◆ SUPPLIED PASSAGE ◆
--- --- ---

Let's follow my instructions step by step.
I said to
1) graph the hyperbola and
2) evaluate it at certain points.
When I evaluate it, I get

x = 0 1 2 3 4 [1]
y = 1 1/2 1/3 1/4 1/5 [2]

And we can compare that with the terms in
Paul's series:
1/2 1/4 1/6 1/8 ... [3]

It seems to me that sequence [2] has a fairly
obvious relationship to sequence [3].

OK, I'll admit I pulled a fast one by discussing
sequence [2] rather than [3] which was requested,
but I had a good reason for doing so. Sequence
[2] is the standard form. It is so well known
that it has a name: the harmonic series.

....
you suggest a Taylor series for - log(1 + x).
What does this function have
to do with the series 1/2 + 1/4 + 1/6 + . . .?

Answer #1: Trust me. Try it and see what happens.

Answer #2: As I mentioned farther down in my previous
note, it's hardly surprising that the sum of 1/n
should be closely related to the integral of 1/x.

This, too, is a completely standard technique.
Ever hear of "the integral test" for checking
the convergence of series? It's a particularly
simple application of this idea.

If you ever need to approximate a series, this
should be one of the first things you try.

=====================

BTW, nobody seems to have responded to the challenge
in my note from yesterday. There is another closed-
form expression, which I hinted at but didn't give
explicitly.

Additional hint: Chords, not stairs.

Yet another hint: Even though it is not kosher to
re-arrange terms of a nonconvergent infinite series,
you can re-arrange a _finite_ series to your heart's
content.

--- --- ---

◆ SET OF TASKS ◆
(1) What name does the series post give to sequence [2]?
(2) Please retype the part of the series post that opens with the words containing "OK, I'll admit" and closes with "1/2 + 1/4 + 1/6 + . . .?".
The listing that follows the series post has nothing to do with this work.

◆ GIVEN MATERIAL ◆
--- --- ---

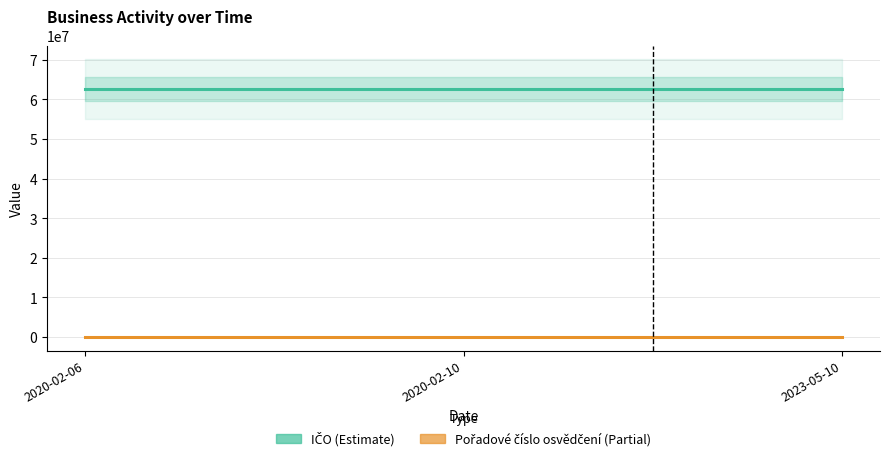

Rank the categories by IČO value from highest to lowest.

2020-02-06, 2020-02-10, 2023-05-10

--- --- ---

◆ EXERCISE RESULTS ◆
(1) The harmonic series.

(2)
OK, I'll admit I pulled a fast one by discussing
sequence [2] rather than [3] which was requested,
but I had a good reason for doing so. Sequence
[2] is the standard form. It is so well known
that it has a name: the harmonic series.

....
you suggest a Taylor series for - log(1 + x).
What does this function have
to do with the series 1/2 + 1/4 + 1/6 + . . .?